What is expected: Would you please copy each line of the data in which the string "https" occurs?

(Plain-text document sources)
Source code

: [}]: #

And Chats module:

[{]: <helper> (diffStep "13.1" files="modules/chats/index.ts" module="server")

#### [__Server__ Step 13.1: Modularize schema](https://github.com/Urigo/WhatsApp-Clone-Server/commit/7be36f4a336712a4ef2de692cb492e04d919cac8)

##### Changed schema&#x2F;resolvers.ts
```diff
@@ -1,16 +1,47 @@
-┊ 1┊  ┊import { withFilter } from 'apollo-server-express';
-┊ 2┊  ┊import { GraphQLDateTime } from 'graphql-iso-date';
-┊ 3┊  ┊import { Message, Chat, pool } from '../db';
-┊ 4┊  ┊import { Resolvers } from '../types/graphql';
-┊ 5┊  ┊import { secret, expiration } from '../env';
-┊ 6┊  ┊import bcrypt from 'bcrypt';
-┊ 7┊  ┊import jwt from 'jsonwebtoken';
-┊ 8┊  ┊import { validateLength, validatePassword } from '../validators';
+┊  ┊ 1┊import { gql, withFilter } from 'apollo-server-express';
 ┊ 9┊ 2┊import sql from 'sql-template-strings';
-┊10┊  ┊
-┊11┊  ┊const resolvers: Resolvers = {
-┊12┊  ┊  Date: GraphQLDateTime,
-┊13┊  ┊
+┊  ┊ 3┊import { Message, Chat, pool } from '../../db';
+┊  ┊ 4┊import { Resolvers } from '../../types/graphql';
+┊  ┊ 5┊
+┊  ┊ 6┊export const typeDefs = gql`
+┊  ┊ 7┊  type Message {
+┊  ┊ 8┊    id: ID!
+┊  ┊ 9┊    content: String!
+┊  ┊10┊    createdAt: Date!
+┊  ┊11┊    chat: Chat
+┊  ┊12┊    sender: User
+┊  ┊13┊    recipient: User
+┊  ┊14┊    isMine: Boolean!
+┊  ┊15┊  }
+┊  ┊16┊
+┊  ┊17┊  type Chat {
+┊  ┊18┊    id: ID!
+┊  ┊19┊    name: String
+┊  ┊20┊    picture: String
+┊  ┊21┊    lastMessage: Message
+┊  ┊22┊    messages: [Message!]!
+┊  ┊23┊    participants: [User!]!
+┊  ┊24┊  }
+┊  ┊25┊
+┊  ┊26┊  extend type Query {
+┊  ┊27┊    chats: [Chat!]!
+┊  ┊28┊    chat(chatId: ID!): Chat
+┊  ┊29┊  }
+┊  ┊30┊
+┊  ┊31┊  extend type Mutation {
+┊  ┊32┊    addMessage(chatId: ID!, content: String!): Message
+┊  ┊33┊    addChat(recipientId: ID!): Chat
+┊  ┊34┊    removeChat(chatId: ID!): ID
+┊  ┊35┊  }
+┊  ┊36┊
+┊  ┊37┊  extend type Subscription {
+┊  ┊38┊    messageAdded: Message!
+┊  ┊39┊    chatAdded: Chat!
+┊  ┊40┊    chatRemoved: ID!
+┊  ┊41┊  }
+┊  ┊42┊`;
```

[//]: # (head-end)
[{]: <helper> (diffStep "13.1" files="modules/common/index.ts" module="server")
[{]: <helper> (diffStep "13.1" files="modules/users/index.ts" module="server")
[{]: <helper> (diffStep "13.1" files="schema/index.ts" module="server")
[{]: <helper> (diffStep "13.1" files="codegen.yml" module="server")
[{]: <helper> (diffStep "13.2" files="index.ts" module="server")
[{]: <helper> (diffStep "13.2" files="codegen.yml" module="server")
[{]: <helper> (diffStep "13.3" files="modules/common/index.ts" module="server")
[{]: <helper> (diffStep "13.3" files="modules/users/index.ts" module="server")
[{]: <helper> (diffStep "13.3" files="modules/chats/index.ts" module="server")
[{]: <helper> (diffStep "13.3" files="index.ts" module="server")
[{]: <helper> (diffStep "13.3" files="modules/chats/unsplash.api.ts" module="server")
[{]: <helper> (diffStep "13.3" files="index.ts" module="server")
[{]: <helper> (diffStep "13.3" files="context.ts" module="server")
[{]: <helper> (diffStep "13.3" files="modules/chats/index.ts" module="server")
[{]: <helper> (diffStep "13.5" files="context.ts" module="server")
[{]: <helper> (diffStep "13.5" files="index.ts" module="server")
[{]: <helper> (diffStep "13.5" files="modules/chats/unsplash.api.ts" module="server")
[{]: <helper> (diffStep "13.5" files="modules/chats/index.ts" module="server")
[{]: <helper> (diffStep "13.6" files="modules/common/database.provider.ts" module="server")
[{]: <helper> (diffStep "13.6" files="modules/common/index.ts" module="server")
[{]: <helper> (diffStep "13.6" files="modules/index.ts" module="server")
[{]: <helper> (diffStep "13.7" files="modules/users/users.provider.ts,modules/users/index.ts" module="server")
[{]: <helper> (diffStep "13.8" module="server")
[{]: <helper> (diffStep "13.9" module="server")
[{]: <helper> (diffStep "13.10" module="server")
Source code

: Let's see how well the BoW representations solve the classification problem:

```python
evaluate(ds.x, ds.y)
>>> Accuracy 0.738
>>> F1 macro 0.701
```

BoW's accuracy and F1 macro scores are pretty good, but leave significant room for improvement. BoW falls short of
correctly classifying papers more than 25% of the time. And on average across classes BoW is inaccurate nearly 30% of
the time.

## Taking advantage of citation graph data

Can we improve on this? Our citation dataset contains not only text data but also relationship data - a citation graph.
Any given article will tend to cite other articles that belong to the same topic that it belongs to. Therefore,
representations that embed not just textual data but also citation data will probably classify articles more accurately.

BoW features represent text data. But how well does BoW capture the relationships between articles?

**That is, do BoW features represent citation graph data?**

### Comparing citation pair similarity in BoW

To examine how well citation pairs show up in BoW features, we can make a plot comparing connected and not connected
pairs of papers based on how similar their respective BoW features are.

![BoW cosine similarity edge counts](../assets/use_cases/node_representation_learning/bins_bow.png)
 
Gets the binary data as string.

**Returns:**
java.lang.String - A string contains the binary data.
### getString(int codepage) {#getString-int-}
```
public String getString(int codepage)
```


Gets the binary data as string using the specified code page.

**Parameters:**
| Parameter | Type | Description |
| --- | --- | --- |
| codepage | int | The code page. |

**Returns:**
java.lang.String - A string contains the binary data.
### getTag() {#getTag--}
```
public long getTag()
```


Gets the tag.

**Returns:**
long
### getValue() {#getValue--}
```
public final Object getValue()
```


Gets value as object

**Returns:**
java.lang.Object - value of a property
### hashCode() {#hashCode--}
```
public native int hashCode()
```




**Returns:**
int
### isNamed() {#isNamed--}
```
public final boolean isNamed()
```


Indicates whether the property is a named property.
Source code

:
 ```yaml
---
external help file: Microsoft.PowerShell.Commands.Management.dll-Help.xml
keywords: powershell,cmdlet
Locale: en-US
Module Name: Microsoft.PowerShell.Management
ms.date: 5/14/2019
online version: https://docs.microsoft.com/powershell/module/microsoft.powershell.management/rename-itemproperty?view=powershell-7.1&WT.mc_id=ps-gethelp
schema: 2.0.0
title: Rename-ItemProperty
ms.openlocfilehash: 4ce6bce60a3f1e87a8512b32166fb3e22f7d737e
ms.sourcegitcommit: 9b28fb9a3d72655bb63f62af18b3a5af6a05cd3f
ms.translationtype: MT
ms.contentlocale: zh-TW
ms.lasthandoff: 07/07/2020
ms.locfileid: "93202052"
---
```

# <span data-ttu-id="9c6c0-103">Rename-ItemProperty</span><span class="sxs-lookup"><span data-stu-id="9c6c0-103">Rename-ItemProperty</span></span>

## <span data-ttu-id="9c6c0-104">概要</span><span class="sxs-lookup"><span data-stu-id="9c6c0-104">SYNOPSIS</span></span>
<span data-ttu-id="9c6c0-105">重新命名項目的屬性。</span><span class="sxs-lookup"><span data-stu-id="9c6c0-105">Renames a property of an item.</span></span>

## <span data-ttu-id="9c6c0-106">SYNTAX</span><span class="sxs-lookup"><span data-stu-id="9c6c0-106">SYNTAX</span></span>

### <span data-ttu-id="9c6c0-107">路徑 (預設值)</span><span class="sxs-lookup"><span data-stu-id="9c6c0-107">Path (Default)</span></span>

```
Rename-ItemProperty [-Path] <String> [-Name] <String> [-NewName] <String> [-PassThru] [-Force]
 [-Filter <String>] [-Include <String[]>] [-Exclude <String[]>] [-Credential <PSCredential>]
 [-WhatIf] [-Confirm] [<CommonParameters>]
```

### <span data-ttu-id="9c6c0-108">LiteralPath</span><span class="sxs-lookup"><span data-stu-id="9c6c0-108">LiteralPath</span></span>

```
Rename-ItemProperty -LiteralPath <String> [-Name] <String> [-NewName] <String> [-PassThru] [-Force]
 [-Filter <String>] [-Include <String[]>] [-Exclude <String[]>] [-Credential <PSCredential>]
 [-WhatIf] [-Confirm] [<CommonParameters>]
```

Answer to the problem:
#### [__Server__ Step 13.1: Modularize schema](https://github.com/Urigo/WhatsApp-Clone-Server/commit/7be36f4a336712a4ef2de692cb492e04d919cac8)
online version: https://docs.microsoft.com/powershell/module/microsoft.powershell.management/rename-itemproperty?view=powershell-7.1&WT.mc_id=ps-gethelp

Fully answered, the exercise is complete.